Saat gece yarısını çoktan geçmişti fakat yıldızlar hala oradaydı. Ve ona dönerek artık gitmem gerektiğini söylemem lazımdı, fakat bir yanım hala gitmek istemiyordu. Bu günden sonra görüşmeyecek olmamız beni mutlu ediyor gibiydi çünkü, Cheshire'ye geri döndüğüm zaman Üniversite için hazırlanacağım ve eski arkadaşlarımın hiç biriyle görüşmeyecektim. Artık yeni biri olmak istiyordum. Kimseyi hayatıma almak istemiyordum. Fakat onun beni unutmasını da istemiyordum.
Bu yüzden ona döndüm ve
" Hey gitmeden önce son bir şey var. " diye söylendim.Elimde olmadan sırıttım ve bana döndü. Sırıttığımı fark etti ve oda iki yanağındaki gamzeleri ortaya çıkararak gülümsedi.
"Nedir o?" diye sordu.
"Gök yüzüne bak, ve gözlerini kapat!"
"Ne yani? Şimdi birlikte küçük hayaller falan mı kuracağız Des ? "dedi ve ben buna aldırış etmeden daha çok gülerek kafamı gökyüzüne doğru kaldırdım.
"Hayır, sadece dediğimi yap." bu sefer sesim daha ciddi ve sert bir şekilde çıkmıştı.
"Pekala." dedi ve ikimizde başımızı gökyüzüne kaldırmıştık. Bir kaç saat önce gördüğüm yıldızlar artık yoktu, gök yüzünde sadece bir hava boşluğu vardı ve gecenin siyahı orada öylece duruyordu..
"Şimdi gözlerini sımsıkı kapat ve olabildiğince sıkı kapat, lütfen." o bunları yaparken bende onu seyrediyordum ve ona bakarken sırıtmadan duramıyordum.
"Evet yaptım peki ya şimdi ne olacak?" alaycı bir tavırla söyledi. Fakat ben aldırış etmeden konuşmaya devam ettim;
"Şimdi çok yavaşca gözlerini serbest bırak ve başını sakın gökyüzünden indirme, gözlerini de açm-."
"Ne yapıyoruz Destiny ?" diyerek sözümü kesti.
"Sadece gökyüzüne küçük yıldızlar ekleyeceğiz. Sen dediğimi yap. Şimdi gözlerini serbest bırak ama sakın açma. " dedim ve ardından kıkırdağını duydum."şiiii.iith ,küçük çocuk olarak uslu dur" diye onu alaycı bir şekilde uyardım ve ardından bende kıkırdadım
"Hey sanırım bir şeyler görüyorum.. Birkaç renk.." Yeni oyuncak almış çocuklar gibi heyecanla söylediğinde bu tepkisine kıkırdamıştım. fakat gitmek zorundaydım, herşeyin bir sonu vardı ve bu yüzden sessizce ayağa kalktım..
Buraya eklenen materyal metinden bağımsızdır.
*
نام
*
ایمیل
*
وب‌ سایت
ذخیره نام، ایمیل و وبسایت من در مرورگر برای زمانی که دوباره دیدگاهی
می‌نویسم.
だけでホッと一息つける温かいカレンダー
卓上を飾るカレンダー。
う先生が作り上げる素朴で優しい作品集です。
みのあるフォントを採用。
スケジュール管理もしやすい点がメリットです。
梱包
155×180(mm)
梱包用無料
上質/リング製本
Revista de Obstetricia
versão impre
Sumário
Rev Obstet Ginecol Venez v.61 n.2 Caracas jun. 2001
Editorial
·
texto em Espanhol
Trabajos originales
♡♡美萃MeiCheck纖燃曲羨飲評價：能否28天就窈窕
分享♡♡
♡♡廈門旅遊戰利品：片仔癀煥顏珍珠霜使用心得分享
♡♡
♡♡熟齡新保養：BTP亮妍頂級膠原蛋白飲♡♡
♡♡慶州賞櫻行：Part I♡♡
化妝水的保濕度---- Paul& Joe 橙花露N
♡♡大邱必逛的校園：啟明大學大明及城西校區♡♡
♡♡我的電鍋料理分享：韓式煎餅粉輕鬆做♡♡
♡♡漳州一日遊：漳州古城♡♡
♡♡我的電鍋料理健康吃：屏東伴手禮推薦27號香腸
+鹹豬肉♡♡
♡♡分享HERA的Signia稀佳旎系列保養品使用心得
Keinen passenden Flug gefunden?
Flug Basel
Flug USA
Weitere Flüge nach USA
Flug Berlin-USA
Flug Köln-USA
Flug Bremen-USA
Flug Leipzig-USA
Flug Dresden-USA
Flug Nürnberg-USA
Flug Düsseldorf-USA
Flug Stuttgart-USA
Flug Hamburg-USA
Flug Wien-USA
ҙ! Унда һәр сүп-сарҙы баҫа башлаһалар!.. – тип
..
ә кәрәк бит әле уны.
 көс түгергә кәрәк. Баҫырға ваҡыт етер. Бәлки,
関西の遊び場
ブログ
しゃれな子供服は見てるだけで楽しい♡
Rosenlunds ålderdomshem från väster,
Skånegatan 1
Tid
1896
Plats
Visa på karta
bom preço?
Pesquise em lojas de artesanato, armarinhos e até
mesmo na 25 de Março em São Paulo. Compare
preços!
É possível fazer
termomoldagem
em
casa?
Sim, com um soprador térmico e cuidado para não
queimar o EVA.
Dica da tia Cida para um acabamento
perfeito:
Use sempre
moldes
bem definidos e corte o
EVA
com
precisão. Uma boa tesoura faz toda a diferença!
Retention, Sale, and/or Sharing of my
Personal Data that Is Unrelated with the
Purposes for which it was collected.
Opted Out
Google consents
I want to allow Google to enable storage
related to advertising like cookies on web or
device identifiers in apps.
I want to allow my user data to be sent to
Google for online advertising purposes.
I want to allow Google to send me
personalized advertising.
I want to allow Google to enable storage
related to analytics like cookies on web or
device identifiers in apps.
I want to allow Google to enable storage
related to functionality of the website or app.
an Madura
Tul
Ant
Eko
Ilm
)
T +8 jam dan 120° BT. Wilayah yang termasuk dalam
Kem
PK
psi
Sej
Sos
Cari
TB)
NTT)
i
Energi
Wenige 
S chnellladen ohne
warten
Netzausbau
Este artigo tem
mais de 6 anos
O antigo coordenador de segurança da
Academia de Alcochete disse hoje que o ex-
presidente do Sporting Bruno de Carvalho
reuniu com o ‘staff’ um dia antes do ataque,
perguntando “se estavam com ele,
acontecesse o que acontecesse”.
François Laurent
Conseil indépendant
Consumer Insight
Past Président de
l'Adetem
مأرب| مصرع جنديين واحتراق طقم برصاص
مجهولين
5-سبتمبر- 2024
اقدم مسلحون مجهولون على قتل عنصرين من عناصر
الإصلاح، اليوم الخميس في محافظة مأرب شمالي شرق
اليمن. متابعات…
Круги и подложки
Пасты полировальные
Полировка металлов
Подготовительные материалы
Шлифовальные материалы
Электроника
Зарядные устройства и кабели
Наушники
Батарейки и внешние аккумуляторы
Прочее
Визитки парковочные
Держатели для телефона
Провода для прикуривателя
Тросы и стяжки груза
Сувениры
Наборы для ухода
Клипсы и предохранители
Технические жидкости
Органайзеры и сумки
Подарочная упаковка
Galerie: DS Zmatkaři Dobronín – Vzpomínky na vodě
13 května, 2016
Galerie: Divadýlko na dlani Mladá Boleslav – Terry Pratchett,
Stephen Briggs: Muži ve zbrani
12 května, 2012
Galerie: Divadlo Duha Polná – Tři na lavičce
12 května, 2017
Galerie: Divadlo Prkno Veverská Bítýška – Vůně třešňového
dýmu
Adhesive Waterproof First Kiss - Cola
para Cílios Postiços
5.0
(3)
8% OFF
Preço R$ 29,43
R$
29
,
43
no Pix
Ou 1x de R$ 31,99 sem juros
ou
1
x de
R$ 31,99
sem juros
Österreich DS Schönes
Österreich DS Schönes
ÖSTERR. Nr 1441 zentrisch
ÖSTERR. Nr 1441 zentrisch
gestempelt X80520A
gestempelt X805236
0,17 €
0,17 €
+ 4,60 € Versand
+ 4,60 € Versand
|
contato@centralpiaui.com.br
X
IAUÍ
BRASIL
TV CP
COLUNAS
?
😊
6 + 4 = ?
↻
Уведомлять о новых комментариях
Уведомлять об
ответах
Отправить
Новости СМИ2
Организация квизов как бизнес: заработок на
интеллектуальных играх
"Hey Dess bu mu- muhteşem ne olduğunu hakkında bir bilgi-" Sözünü keserek kulağına doğru eğildim.
"PHOSPHENES.." diye fısıldadım..Hala gözleri kapalıydı ve ne kadar sevimli göründü hakkında ufak bir düşünce beynimden geçiyor olsa da artık gitmeliydim. Ben sessizce oradan uzaklaşırken, ardıma bakıp onu kontrol ettiğimde gülümsüyor olduğunu fark ettim ve bende gülümseyerek yürümeye devam ettim....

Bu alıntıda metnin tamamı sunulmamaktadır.